■ PROVIDED PASSAGE:
Last year, IT manager Glen Wall was sentenced to two years in prison after killing university graduate Helena Thurm in a road crash.

During his trial, Manchester Crown Court heard Mr Wall sped through an amber light. He had driven straight ahead in a compulsory left-turn lane and hit pedestrian Ms Thurm, who had believed it was safe to cross. Her mother Sandra Thurm, who worked as a nurse for 42 years, emphasises that ‘unexpected death or injury in a road crash is so different from a long, life-threatening illness’.

‘We should talk openly about the subject of road crashes and not clam up about bereavement’

Janette Marchbank, community learning disability nurse

‘It is difficult to prepare families for the worst tragedy they will ever experience but if nurses have more knowledge during training of the support services available, that would help,’ she says.

Janette Marchbank, a community learning disability nurse at Cheshire and Wirral Partnership NHS Foundation Trust, was 12 when her father was killed coming home from work on his moped.

She is supporting a friend whose 19-year-old daughter died as a passenger when she went out in a car with her boyfriend for the first time. ‘Teaching people about the dangers of the road when they first learn to drive is so important and as a society we should talk openly about the subject of road crashes and not clam up about bereavement,’ she says.


Drop in prosecutions

Nick Simmons of RoadPeace.

RoadPeace is concerned that Ministry of Justice data, published in May, show that prosecutions in 2018 for causing death by driving offences were down 18% on the previous year. Additionally, 7% of drivers convicted of causing a death were not given a mandatory driving ban. There was a 67% drop in sanctions for drivers using mobile phones between 2011 and 2017.

■ DATA UNDER STUDY:
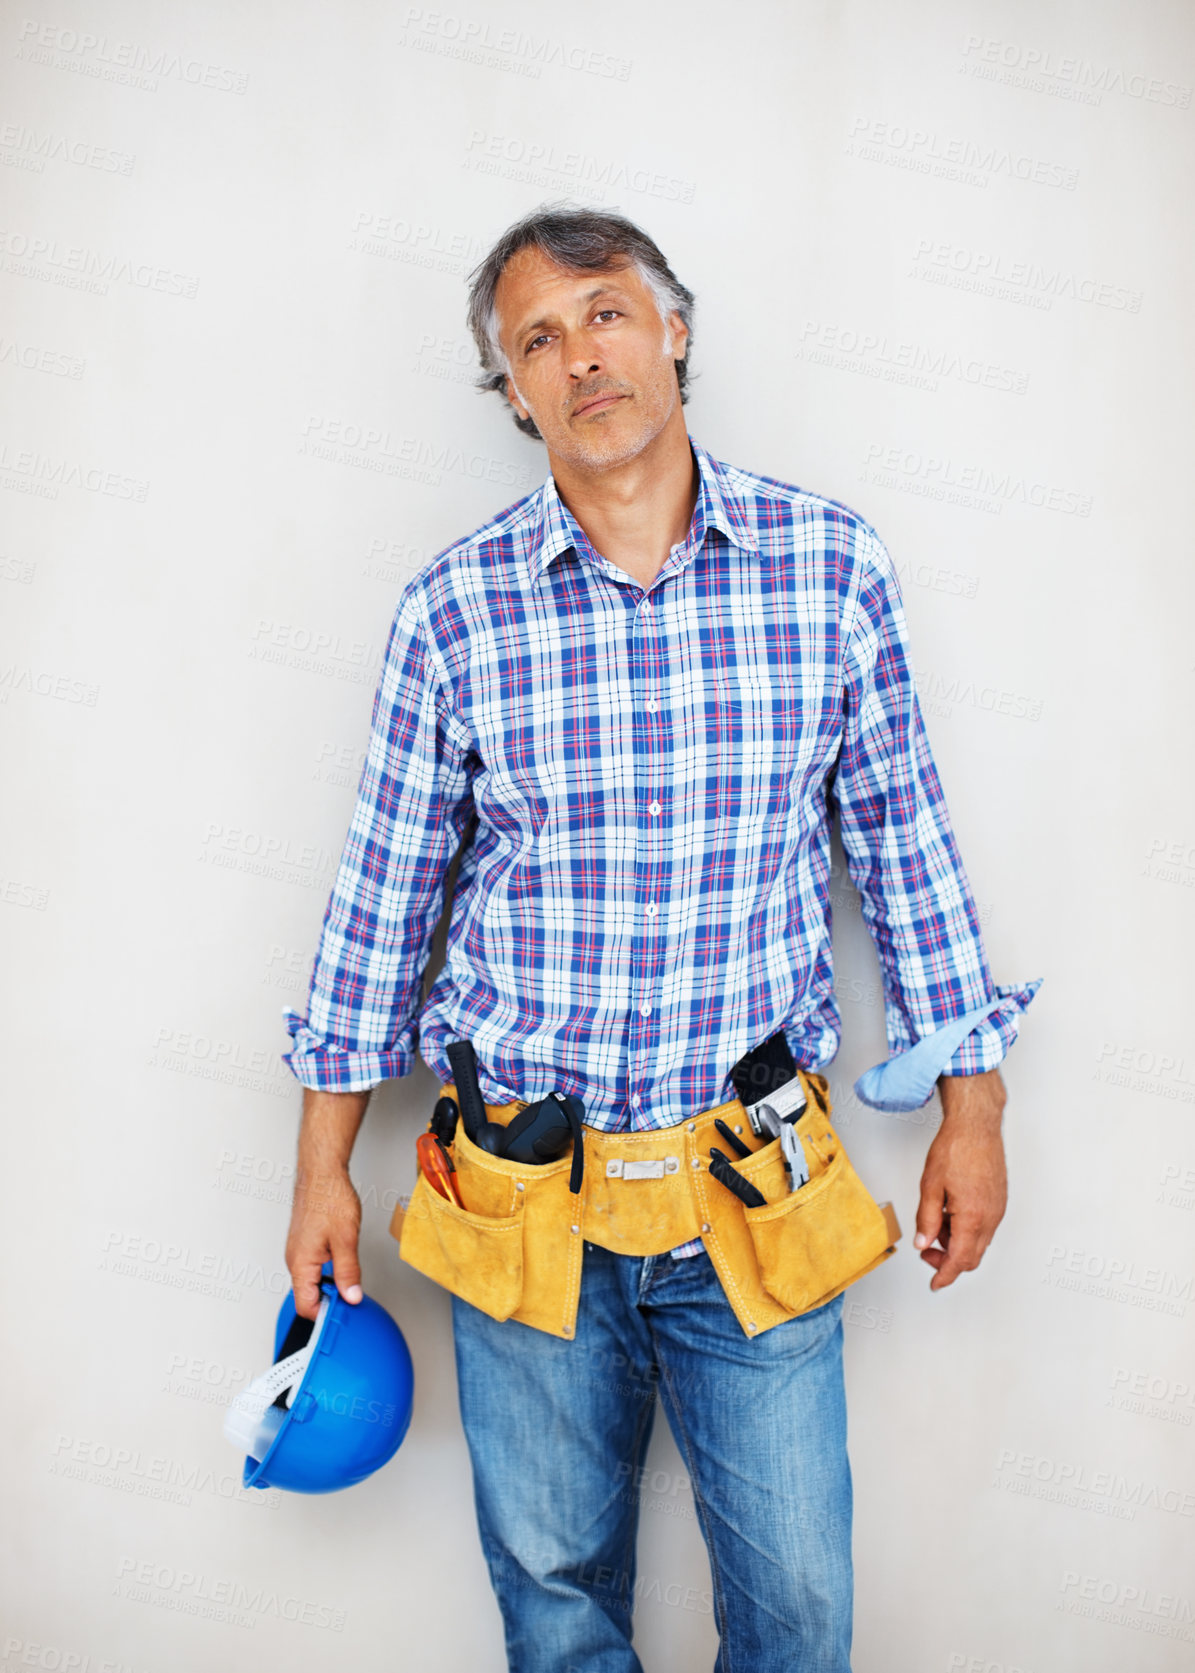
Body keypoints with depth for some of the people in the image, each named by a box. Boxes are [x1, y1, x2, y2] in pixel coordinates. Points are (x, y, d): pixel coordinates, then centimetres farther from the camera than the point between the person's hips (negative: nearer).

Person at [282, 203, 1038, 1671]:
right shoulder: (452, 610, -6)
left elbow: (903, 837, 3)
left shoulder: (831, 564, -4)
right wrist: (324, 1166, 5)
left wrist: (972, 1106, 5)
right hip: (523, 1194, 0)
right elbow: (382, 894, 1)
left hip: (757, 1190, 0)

==

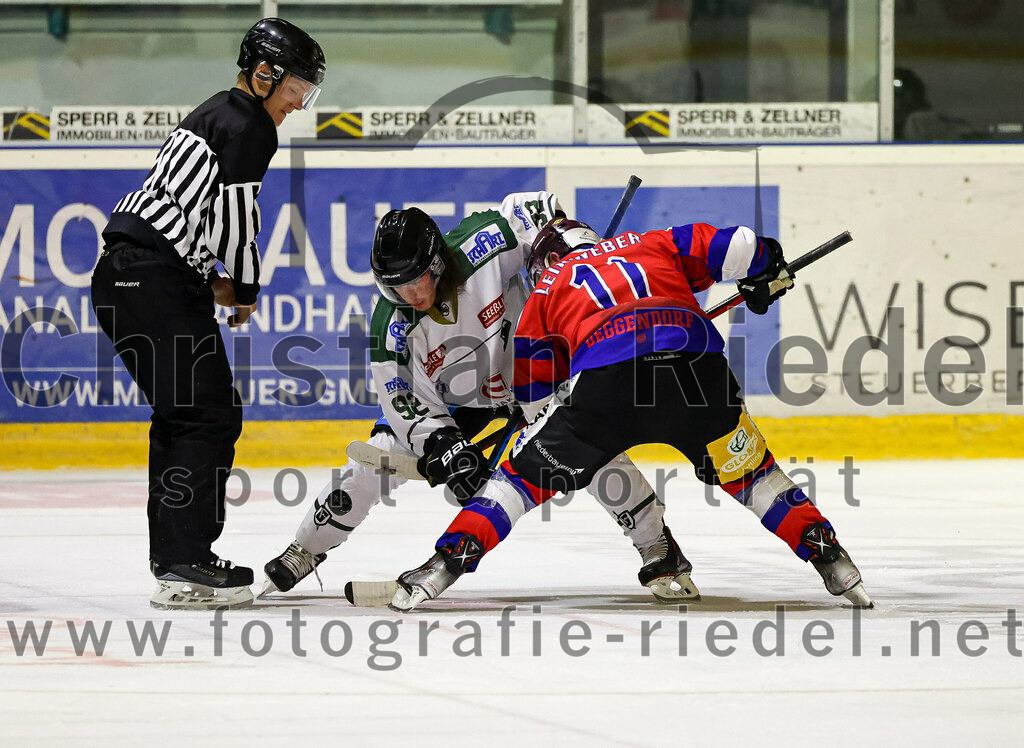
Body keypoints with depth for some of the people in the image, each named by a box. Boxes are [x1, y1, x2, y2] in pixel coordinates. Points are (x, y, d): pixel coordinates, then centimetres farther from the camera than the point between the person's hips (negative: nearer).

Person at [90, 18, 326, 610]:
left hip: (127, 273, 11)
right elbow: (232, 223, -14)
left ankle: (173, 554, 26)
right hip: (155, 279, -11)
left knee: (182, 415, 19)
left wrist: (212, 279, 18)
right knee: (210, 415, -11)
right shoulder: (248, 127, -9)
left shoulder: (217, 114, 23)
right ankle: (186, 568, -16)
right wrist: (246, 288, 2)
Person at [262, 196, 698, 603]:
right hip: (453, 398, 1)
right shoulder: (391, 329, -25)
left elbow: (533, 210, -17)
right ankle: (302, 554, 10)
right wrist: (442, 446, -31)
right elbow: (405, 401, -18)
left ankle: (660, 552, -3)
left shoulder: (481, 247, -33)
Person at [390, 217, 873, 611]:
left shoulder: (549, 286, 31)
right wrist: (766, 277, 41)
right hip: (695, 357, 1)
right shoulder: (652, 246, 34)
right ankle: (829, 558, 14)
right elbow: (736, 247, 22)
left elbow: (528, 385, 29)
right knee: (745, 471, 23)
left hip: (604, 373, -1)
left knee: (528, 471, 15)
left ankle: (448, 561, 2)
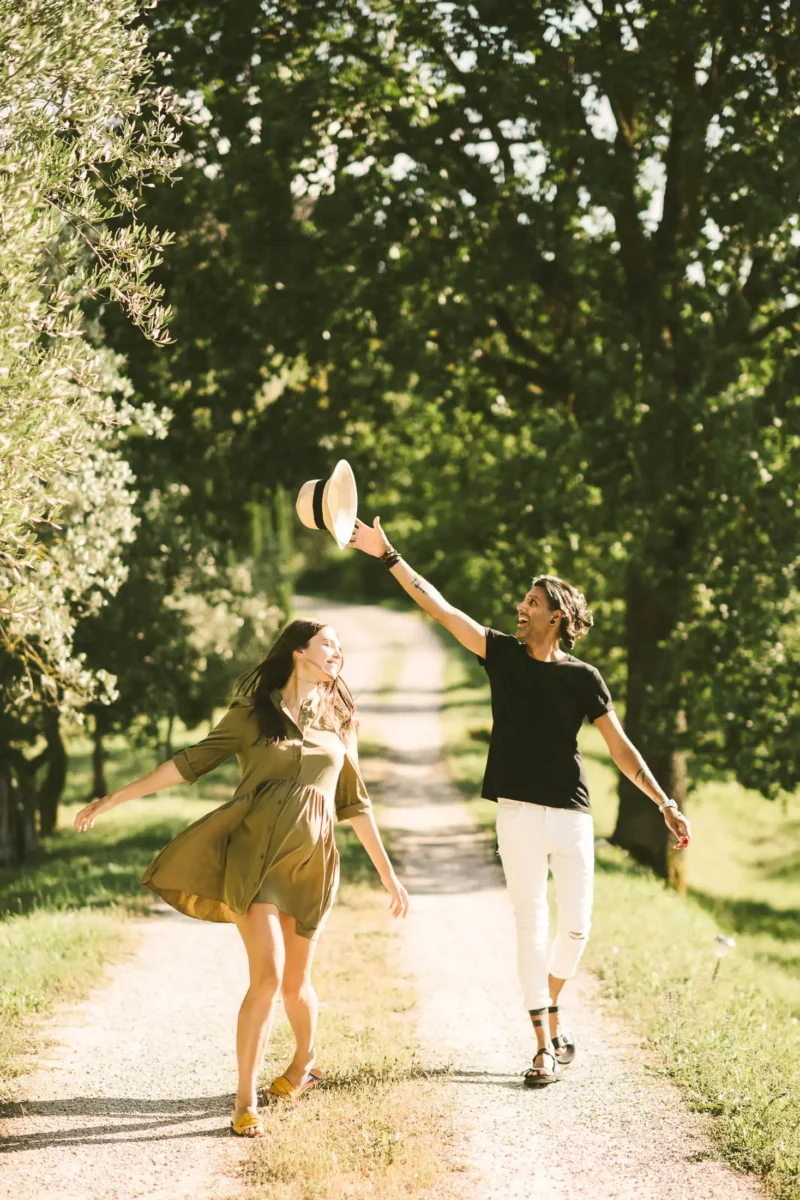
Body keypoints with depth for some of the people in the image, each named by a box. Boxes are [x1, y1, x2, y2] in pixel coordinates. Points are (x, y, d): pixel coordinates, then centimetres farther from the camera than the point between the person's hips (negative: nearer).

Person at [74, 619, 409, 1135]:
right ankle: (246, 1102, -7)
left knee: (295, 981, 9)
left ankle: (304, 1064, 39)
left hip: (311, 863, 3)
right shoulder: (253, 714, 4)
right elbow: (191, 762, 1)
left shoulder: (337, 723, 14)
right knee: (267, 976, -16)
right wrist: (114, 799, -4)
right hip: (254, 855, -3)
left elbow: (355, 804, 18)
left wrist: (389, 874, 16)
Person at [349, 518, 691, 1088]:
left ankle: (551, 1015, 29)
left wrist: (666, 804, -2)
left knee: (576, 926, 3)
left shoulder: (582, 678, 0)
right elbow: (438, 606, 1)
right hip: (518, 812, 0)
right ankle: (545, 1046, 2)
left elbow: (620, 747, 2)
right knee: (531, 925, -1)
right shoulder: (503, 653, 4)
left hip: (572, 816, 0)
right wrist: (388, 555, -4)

■ WHAT TO DO:
a) Write out the road crash article word for word, from "RoadPeace is concerned" to "2011 and 2017.".
b) Answer these questions using the road crash article.
(i) How old was Janette Marchbank when her father was killed?
(ii) By what percentage were 2018 prosecutions for causing death by driving offences down on the previous year?
(iii) For how many years did Sandra Thurm work as a nurse?

■ ANSWERS TO THE PROBLEMS:
a)
RoadPeace is concerned that Ministry of Justice data, published in May, show that prosecutions in 2018 for causing death by driving offences were down 18% on the previous year. Additionally, 7% of drivers convicted of causing a death were not given a mandatory driving ban. There was a 67% drop in sanctions for drivers using mobile phones between 2011 and 2017.

b)
(i) 12
(ii) 18%
(iii) 42 years